Just coming out from a meeting where the clear shift from conventional data warehouses is being applied to DW world. As the technology is changing so is the interpretation of DW itself. What is the impact of statements and technologies?
The general speil that is being sold now is that don’t worry about your money wasted in DW, where you got 50% or less users satisfaction, we have a solution that will now eliminate data and the warehouse and provide you with science fictional truth, every single time. Probably then it may take you another 10 years to benchmark as the non-DW solution is just starting and the DW solutions already have global stats available.
Recommendation: The solutions are there. The menthods are simple. Define the path and standards and the goal is achievable.
1. No DW: We have a new solution. Only it will cost a little more. But look at what all it can do. Caution: Have we heard that before somewhere. Recommenation: See what works and what will bring you best business value. Talk to customers, do a SWAT analysis if in doubt bet an indenepent business valeu architect.
2. Architecture is not important: I’m not sure where that goes. If you want instant real-time check on key stuff then maybe. But most enterprises do not live on real-time checks. CxO’s perform complex comparisons, trends, forecasts, cross application analytics. Try that in real-time db access mode, it is a rude awakening. Caution: Review with a BI Value Architect before finalizing a decision. A few thousand dollars could save you a few million. Recommendation: If in doubt ask an expert. Make sure the expert is on your side of the pond.

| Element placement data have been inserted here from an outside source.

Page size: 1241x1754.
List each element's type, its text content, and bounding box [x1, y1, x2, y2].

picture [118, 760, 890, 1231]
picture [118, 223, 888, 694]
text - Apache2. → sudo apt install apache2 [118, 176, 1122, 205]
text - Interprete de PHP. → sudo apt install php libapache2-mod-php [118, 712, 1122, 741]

3. Modeling is meaningless: Possibly the most important aspect of DW, here I am on the side of Ralf Kimball and all his theories, except one the 70:30 ratio. Use automation modeling tools and turn the pyramid upside-down. Caution: Modeling is great in every situation. Send an email of your systems and I’ll send you a reason or two why. Recommendation: modeling impacts your information quality, object footprint, query performance and data load performance. Improve all with automation.
4. No databases: In these exceptional examples data elements never become information elements, i.e. data is not required to be stored. Caution: Great for real-time analytics, exceptional for alert reporting but not for CxO analytics. What about historical comparisons, data inconsistencies between disparate systems and most important of all performance which is the critical goal of 2009-13 BI. Recommendation: Think DW and review all else.
5. No Waiting: Also on the table are solutions that will not take 30 seconds or even 3 seconds. Ask a question and the answer shall be provided. VRR, or very rapid response systems are now coming online. Caution: What about accuracy of information. If we could not deliver a good answer in 30 minutes will this system provide it in one. What about historical comparisons, what about trends. Recommendation: Were promised this in the mid nineties and will be promised this in the mid fifteens. Check for business value and get them to sing on the dotted line the same as you do to make good the payments.
6. Throw money have solution: The general value analysis is if it costs more it must be good, so the pitch is we have a great solution but it will cost you a little more, value was never cheap and don’t we all know that. Caution: Larger spend has no impact on success of BI projects so far. The writing on the wall states that 50% of implementation, or 50% of the queries delivered, or 50% of something that has basically failed. So by the averages if you invest a hundred thousand dollars you stand to loose fifty, of one million then five hundred thousand. Recommendation: Unless you plan it well more money may just turn into more wastage.
7. Value is not attainable: What we provide is assured to provide high value to customers. We assure you 100% satisfaction, market average is only 50%. Caution: What you end with is lower than the average. Value, like best practice, is subjective. The question is whose value. If value is that the big guys delivered then why is the reported success factor languishing at 50%. Are some of the failures scared to admit failures? Recommendation: Define value and business value metrics and find the delta. Very interesting results for CFO and CxO decisions.
8. Getting Business Value/Satisfaction is an enigma: We have stats to prove that if you get 60% satisfaction you are in good hands. Caution: Aim for the moon you land on the tree top, aim for the tree top you land on the table, aim for the table you fall on your behind. Recommendation: Don’t let anyone let you accept any solution that delivers less than 80% assured. Not by quantity but by quality attach some controls and definitions of what and how it will be measured 3-4 weeks after go live.